⟨

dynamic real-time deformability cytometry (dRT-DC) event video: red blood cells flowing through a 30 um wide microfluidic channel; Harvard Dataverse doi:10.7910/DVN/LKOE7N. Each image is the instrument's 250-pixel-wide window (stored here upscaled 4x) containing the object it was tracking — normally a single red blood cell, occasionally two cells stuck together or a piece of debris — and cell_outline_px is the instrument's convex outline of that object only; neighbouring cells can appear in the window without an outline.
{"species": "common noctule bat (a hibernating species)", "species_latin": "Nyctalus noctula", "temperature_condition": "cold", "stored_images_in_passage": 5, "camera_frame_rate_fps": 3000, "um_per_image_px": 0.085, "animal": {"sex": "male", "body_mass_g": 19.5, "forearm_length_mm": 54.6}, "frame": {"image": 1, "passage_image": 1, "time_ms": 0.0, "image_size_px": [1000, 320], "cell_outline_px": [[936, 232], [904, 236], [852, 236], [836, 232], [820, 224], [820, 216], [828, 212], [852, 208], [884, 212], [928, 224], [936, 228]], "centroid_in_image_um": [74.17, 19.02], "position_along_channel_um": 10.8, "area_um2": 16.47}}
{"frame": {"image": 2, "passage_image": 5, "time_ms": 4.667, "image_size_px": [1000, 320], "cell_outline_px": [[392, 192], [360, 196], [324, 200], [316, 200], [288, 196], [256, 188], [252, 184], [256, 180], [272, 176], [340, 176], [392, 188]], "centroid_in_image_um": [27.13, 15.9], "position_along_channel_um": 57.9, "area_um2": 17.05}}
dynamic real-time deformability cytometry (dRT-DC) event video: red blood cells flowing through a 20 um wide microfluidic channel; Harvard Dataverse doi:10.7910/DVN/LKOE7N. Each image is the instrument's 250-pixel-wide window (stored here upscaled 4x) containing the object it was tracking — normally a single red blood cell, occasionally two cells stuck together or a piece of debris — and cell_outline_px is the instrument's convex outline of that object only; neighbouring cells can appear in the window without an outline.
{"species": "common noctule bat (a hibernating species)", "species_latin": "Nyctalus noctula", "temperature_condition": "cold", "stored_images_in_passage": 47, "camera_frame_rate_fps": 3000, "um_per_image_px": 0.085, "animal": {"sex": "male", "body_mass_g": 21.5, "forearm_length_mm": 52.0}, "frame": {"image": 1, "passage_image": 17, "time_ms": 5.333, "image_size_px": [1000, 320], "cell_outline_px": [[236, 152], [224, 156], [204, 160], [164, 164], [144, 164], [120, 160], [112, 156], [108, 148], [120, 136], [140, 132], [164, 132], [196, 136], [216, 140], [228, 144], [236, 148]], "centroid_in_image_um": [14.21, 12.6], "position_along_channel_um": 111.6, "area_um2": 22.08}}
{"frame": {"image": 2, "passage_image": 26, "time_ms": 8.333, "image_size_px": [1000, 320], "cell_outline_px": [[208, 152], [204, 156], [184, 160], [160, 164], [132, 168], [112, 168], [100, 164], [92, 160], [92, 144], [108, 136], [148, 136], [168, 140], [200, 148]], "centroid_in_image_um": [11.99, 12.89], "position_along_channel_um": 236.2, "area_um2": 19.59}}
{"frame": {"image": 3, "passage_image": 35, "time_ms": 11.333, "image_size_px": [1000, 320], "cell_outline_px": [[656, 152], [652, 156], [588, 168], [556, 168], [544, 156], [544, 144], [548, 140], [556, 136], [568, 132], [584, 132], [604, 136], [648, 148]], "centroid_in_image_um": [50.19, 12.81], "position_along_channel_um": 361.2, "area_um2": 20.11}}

⟩

◆ Task prompt
Repeat the entries above exactly, leaving nothing out.

◆ Exercise output
dynamic real-time deformability cytometry (dRT-DC) event video: red blood cells flowing through a 30 um wide microfluidic channel; Harvard Dataverse doi:10.7910/DVN/LKOE7N. Each image is the instrument's 250-pixel-wide window (stored here upscaled 4x) containing the object it was tracking — normally a single red blood cell, occasionally two cells stuck together or a piece of debris — and cell_outline_px is the instrument's convex outline of that object only; neighbouring cells can appear in the window without an outline.
{"species": "common noctule bat (a hibernating species)", "species_latin": "Nyctalus noctula", "temperature_condition": "cold", "stored_images_in_passage": 5, "camera_frame_rate_fps": 3000, "um_per_image_px": 0.085, "animal": {"sex": "male", "body_mass_g": 19.5, "forearm_length_mm": 54.6}, "frame": {"image": 1, "passage_image": 1, "time_ms": 0.0, "image_size_px": [1000, 320], "cell_outline_px": [[936, 232], [904, 236], [852, 236], [836, 232], [820, 224], [820, 216], [828, 212], [852, 208], [884, 212], [928, 224], [936, 228]], "centroid_in_image_um": [74.17, 19.02], "position_along_channel_um": 10.8, "area_um2": 16.47}}
{"frame": {"image": 2, "passage_image": 5, "time_ms": 4.667, "image_size_px": [1000, 320], "cell_outline_px": [[392, 192], [360, 196], [324, 200], [316, 200], [288, 196], [256, 188], [252, 184], [256, 180], [272, 176], [340, 176], [392, 188]], "centroid_in_image_um": [27.13, 15.9], "position_along_channel_um": 57.9, "area_um2": 17.05}}
dynamic real-time deformability cytometry (dRT-DC) event video: red blood cells flowing through a 20 um wide microfluidic channel; Harvard Dataverse doi:10.7910/DVN/LKOE7N. Each image is the instrument's 250-pixel-wide window (stored here upscaled 4x) containing the object it was tracking — normally a single red blood cell, occasionally two cells stuck together or a piece of debris — and cell_outline_px is the instrument's convex outline of that object only; neighbouring cells can appear in the window without an outline.
{"species": "common noctule bat (a hibernating species)", "species_latin": "Nyctalus noctula", "temperature_condition": "cold", "stored_images_in_passage": 47, "camera_frame_rate_fps": 3000, "um_per_image_px": 0.085, "animal": {"sex": "male", "body_mass_g": 21.5, "forearm_length_mm": 52.0}, "frame": {"image": 1, "passage_image": 17, "time_ms": 5.333, "image_size_px": [1000, 320], "cell_outline_px": [[236, 152], [224, 156], [204, 160], [164, 164], [144, 164], [120, 160], [112, 156], [108, 148], [120, 136], [140, 132], [164, 132], [196, 136], [216, 140], [228, 144], [236, 148]], "centroid_in_image_um": [14.21, 12.6], "position_along_channel_um": 111.6, "area_um2": 22.08}}
{"frame": {"image": 2, "passage_image": 26, "time_ms": 8.333, "image_size_px": [1000, 320], "cell_outline_px": [[208, 152], [204, 156], [184, 160], [160, 164], [132, 168], [112, 168], [100, 164], [92, 160], [92, 144], [108, 136], [148, 136], [168, 140], [200, 148]], "centroid_in_image_um": [11.99, 12.89], "position_along_channel_um": 236.2, "area_um2": 19.59}}
{"frame": {"image": 3, "passage_image": 35, "time_ms": 11.333, "image_size_px": [1000, 320], "cell_outline_px": [[656, 152], [652, 156], [588, 168], [556, 168], [544, 156], [544, 144], [548, 140], [556, 136], [568, 132], [584, 132], [604, 136], [648, 148]], "centroid_in_image_um": [50.19, 12.81], "position_along_channel_um": 361.2, "area_um2": 20.11}}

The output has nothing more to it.